When people want to find information, they don’t care how well it’s packaged. They care more about:

  • Is it easy to find?
  • Is it accurate?
  • Is it simple to read?

Web 2.0 is a buzzword that almost makes me want to vomit. What gets me is the complete lack of understanding and responsibility when it comes to reinventing the usability model of a web interface. By “usability” I mean “things that people expect from a web site”.

Technologies such as Flash or JavaScript can compeltely alter web site behavior through manipulation of the DOM. I typically approach these technologies as only necessary when you have extra time to create value-added user experiences. This means that if you stripped these items out, the site should still be understandable and would work for anybody using a modern browser that supported HTML standards.

Web 2.0 is completely misunderstood on two fronts:

  • It’s not just AJAX. Get over AJAX.
  • It’s more than Flock, Flickr, Gmail or Google maps.

Myth #1 is that if you plug AJAX into your site you are Web 2.0 and you will be greeted in outer space by 72 virgins, etc. Please give me a break already. Most people misuse AJAX, because they don’t take responsibility for recreating the usability model of Web 1.0 (or whatever you want to call it) and create asynchronous pages that have no context.

Case in point — say you are on your homepage and you use an AJAX operation to request data for the current page. You decide suddenly that you messed up your page and you want to go back. Well, most of the time, there is no back. Because your browser isn’t aware of the change in state.

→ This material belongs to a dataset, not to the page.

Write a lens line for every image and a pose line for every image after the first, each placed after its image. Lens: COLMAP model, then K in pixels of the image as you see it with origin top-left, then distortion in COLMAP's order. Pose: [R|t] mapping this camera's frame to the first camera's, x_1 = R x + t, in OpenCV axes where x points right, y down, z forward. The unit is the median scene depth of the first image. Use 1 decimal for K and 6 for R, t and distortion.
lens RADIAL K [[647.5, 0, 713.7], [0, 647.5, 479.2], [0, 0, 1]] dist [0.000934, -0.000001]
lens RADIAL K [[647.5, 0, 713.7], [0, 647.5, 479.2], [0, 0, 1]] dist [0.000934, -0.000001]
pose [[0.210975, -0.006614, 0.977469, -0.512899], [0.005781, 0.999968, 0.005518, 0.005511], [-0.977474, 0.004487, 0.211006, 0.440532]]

To be fair, it could be, but most browsers aren’t. I’m not sure if they should be. The fact of the matter is that people became used to a standard for viewing web pages and that is endangered by the media buzz surrounding Web 2.0.

And shame on the media — and their followers. Again, they have blown things out of proportion and have left caution to the wind. The Web 2.0 ideology truly surrounds a user-centric approach to information sharing versus a server-centric or website-centric approach. It’s a new way of thinking that puts the user at the center of the internet universe.

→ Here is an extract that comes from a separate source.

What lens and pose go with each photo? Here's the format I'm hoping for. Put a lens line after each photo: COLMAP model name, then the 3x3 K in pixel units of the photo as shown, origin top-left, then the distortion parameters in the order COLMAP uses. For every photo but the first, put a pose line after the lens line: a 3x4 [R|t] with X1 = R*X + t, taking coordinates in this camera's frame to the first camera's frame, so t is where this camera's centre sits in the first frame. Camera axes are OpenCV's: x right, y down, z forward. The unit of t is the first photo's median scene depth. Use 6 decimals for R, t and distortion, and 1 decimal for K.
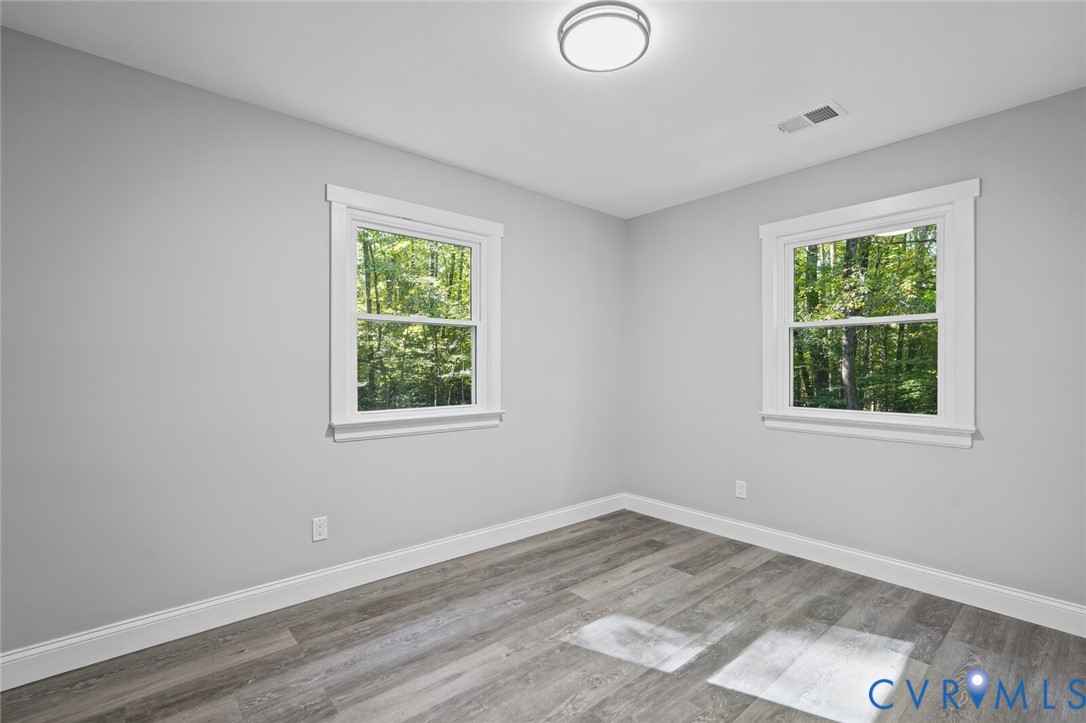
lens RADIAL K [[489.0, 0, 554.5], [0, 489.0, 366.8], [0, 0, 1]] dist [-0.000097, 0.001177]
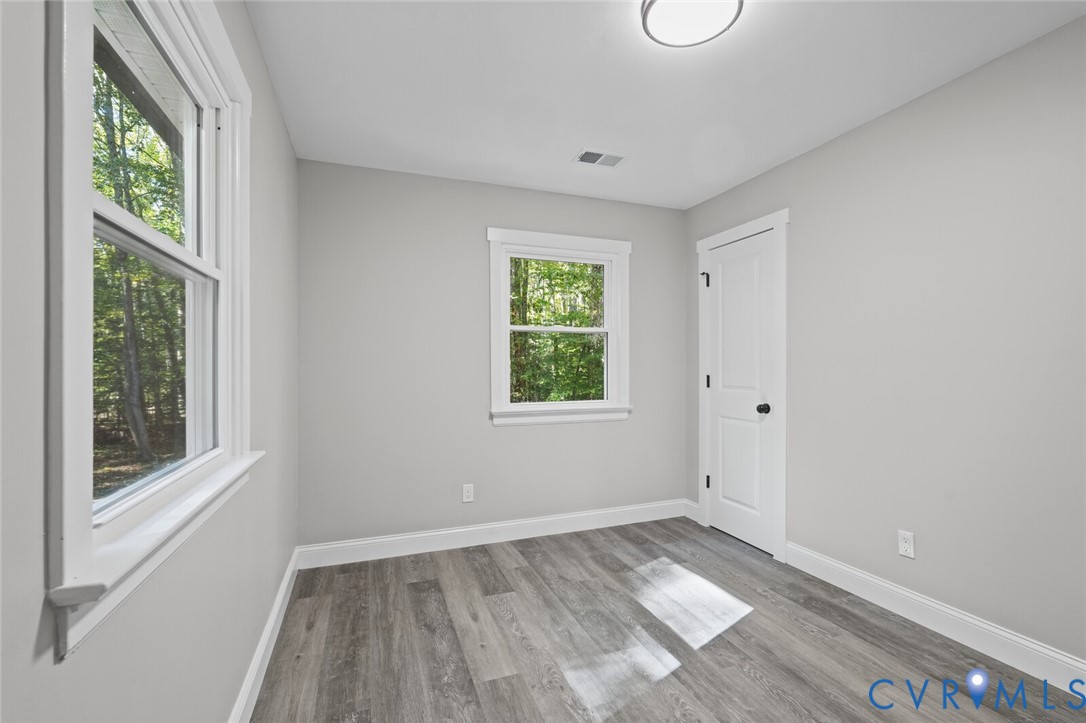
lens RADIAL K [[484.9, 0, 548.1], [0, 484.9, 364.5], [0, 0, 1]] dist [-0.006650, 0.001132]
pose [[0.351565, 0.000993, 0.936163, -0.542502], [0.004295, 0.999987, -0.002674, -0.000654], [-0.936153, 0.004961, 0.351557, 0.602641]]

This doesn’t doesn’t equate to riddling web pages with unnecessary scripting that takes advantage of The Next Best Thing just because Slashdot had some bullshit article about why it was cool.

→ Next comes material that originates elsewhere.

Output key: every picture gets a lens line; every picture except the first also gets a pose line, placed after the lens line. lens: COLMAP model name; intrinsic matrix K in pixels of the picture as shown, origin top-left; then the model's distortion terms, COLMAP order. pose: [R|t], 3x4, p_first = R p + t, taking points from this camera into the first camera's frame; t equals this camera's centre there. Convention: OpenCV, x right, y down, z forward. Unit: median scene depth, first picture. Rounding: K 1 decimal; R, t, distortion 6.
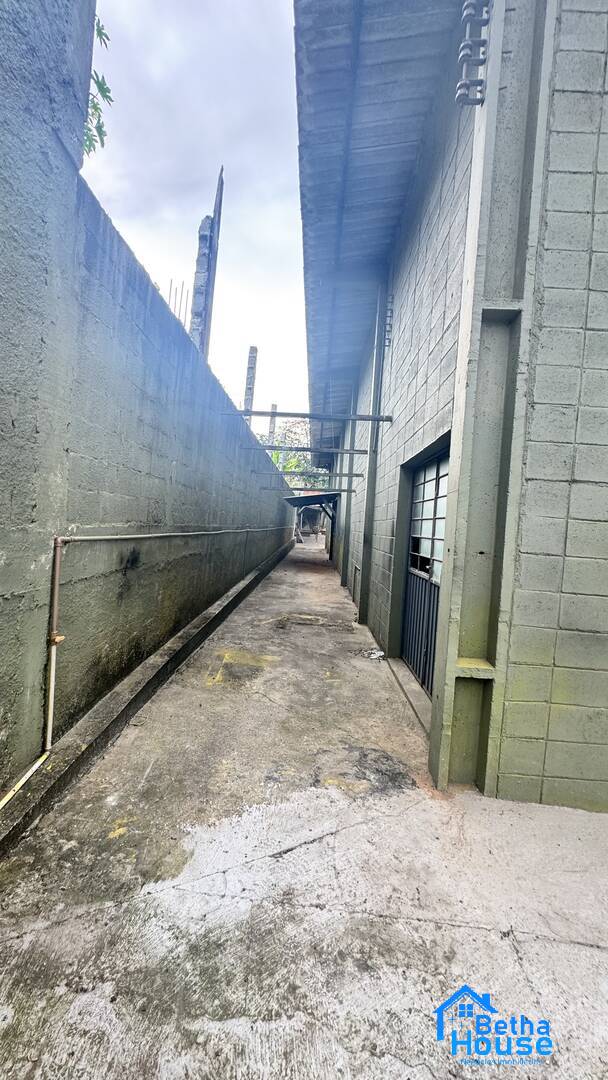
lens RADIAL K [[431.7, 0, 303.8], [0, 431.7, 539.0], [0, 0, 1]] dist [0.001453, -0.000124]
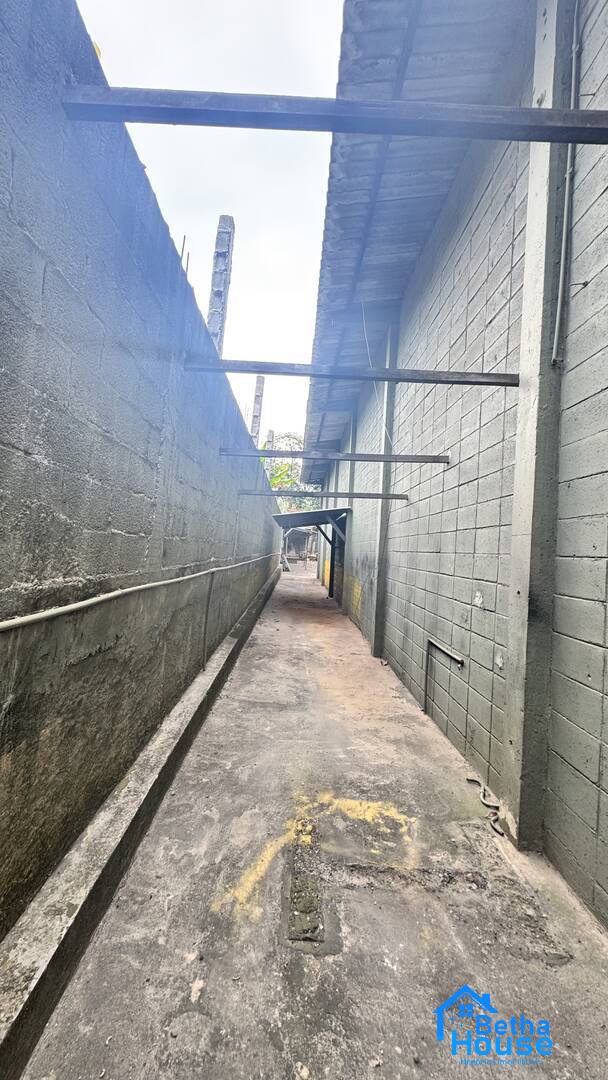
lens RADIAL K [[431.7, 0, 302.0], [0, 431.7, 535.8], [0, 0, 1]] dist [0.001453, -0.000124]
pose [[0.999064, -0.001769, 0.043212, -0.024864], [0.004441, 0.998077, -0.061834, -0.014101], [-0.043020, 0.061968, 0.997151, 0.255398]]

Myth #2 is that using AJAX can easily make your site this wonderfully dynamic web application. People don’t realize that Gmail and Google maps are very complex, and they go through painstaking lengths to reinvent the common web interface using JavaScript. All of their efforts are put into preserving familiarity and client state. Normal operations and functions of a web browser are reinvented. Imagine having to reimplement:

  • A back button.
  • The address bar.
  • A forward button.
  • A refresh button.

Arguably, you may not successfully be able to reimplement all of these with today’s browsers in a “Web 2.0” application. Still worth it? Maybe. It depends on what your users need. Oh yes — the users.

Overall, Web 2.0 is mostly about making better use of standards that do exist (which, ironically, is almost what AJAX is — although it’s not treated as such). It’s about creating sites that make sense, use less words, and utilize existing technologies to their fullest potential.

In the end, I’m not saying AJAX is bad — it has great uses. Flash and other plug-ins also have their place amont the web elite. But as far as Web 2.0 goes, the best thing you could probably do is assume responsibility for what the hell you are doing and truly consider the best experience for your users.

Oddly enough, it doesn’t always mean overcomplicating things. Most of the time it means cutting down on the fluff and just delivering the goods. If anything, it’s shortening the path between any user and what they need.

All the fancy Flash and JavaScript in the world can’t make up for shitty content.